La dame en question n’en jugea pas comme vous, madame ; il est vrai qu’elle avait du penchant pour lui.

Lucile.

Ah ! c’est encore pis. Quel lâche abus de la faiblesse d’un cœur ! C’est dire à une femme : « Veux-tu savoir mon amour ? subis l’opprobre de m’avouer le tien ; déshonore-toi, et je t’instruis. » Quelle épouvantable chose ! et le vilain ami que vous avez là !

Damis.

Prenez garde ; cette dame sentit que cette proposition, tout horrible qu’elle vous paraît, ne venait que de son respect et de sa crainte, et que son cœur n’osait se risquer sans la permission du sien ; l’aveu d’un amour qui eût déplu n’eût fait qu’alarmer la dame, et lui faire craindre que mon ami ne hâtât perfidement leur mariage ; elle sentit tout cela.

Lucile.

Ah ! n’achevez pas.
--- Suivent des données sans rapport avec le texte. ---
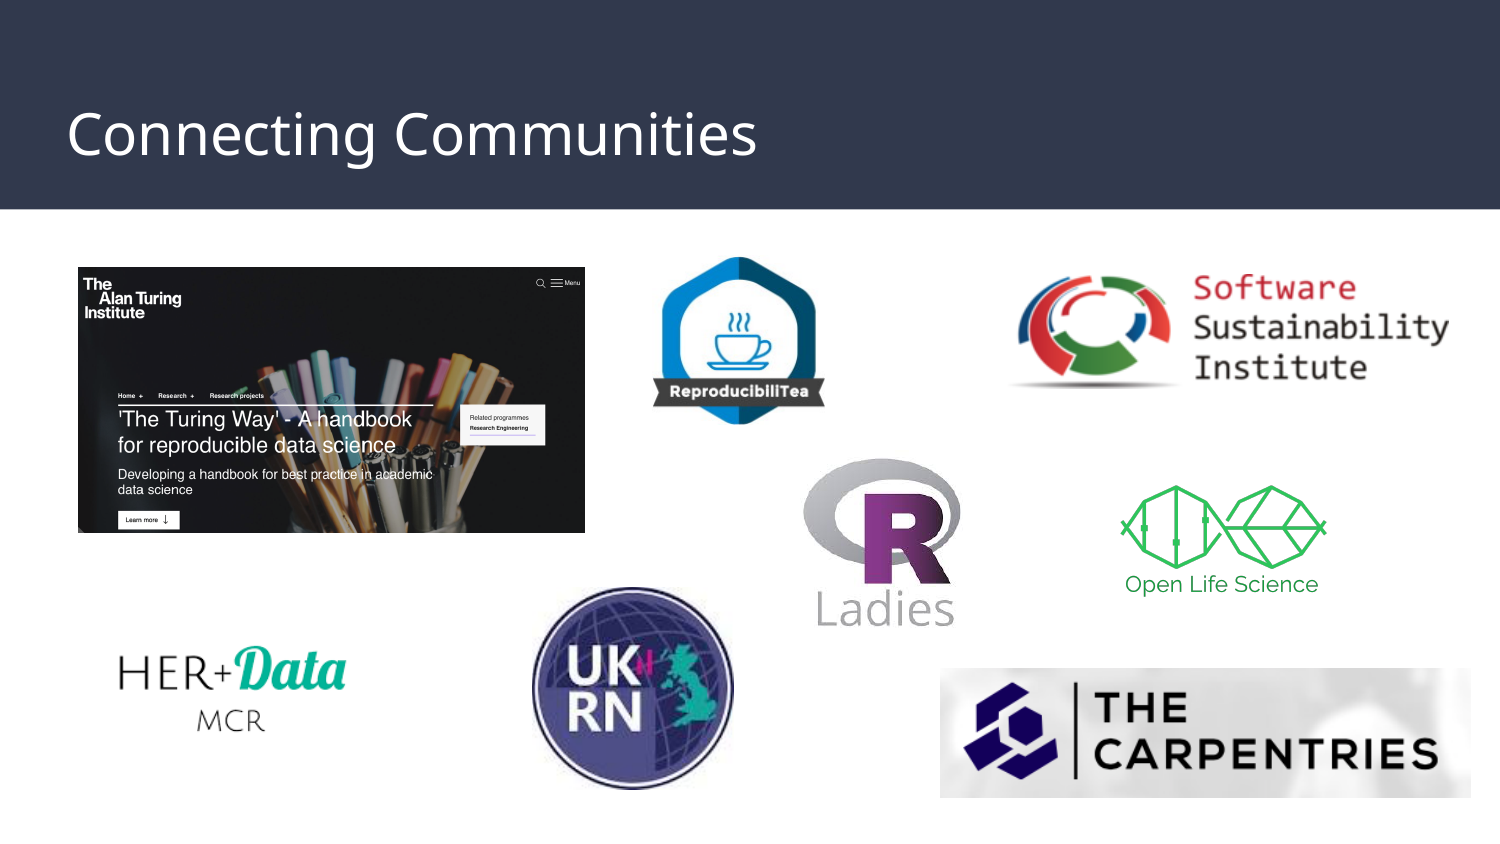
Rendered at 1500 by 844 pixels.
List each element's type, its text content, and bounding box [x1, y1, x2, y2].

picture [1103, 468, 1353, 609]
title Connecting Communities [51, 82, 1449, 185]
picture [940, 668, 1471, 798]
picture [98, 555, 364, 821]
picture [78, 267, 585, 533]
picture [1007, 274, 1449, 389]
picture [532, 587, 734, 790]
picture [652, 255, 825, 425]
picture [786, 450, 977, 642]
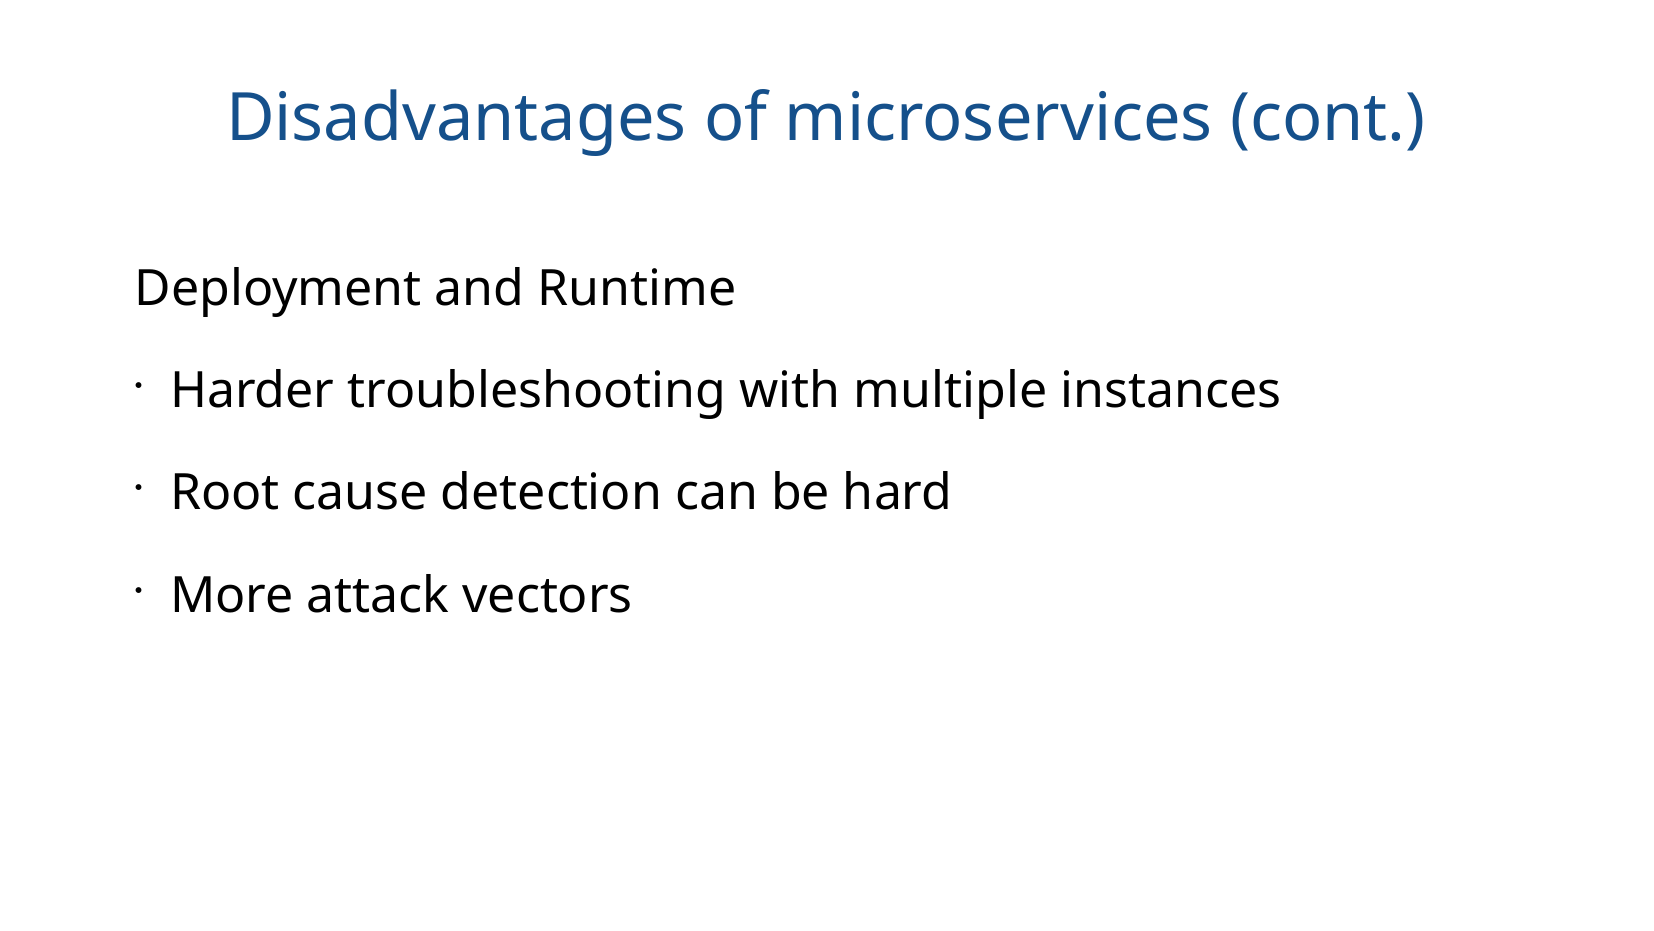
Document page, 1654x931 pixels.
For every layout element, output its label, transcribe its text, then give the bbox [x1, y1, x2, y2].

J’ai pitié d’elle, et je devine le reste. Mais mon inquiétude est de savoir comment s’y prend une femme en pareil cas ; de quel tour peut-elle se servir ? J’oublierais le français, moi, s’il fallait dire je vous aime avant qu’on me l’eût dit.

Damis.

Il en agit plus noblement ; elle n’eut pas la peine de parler.

Lucile.

Ah ! passe pour cela.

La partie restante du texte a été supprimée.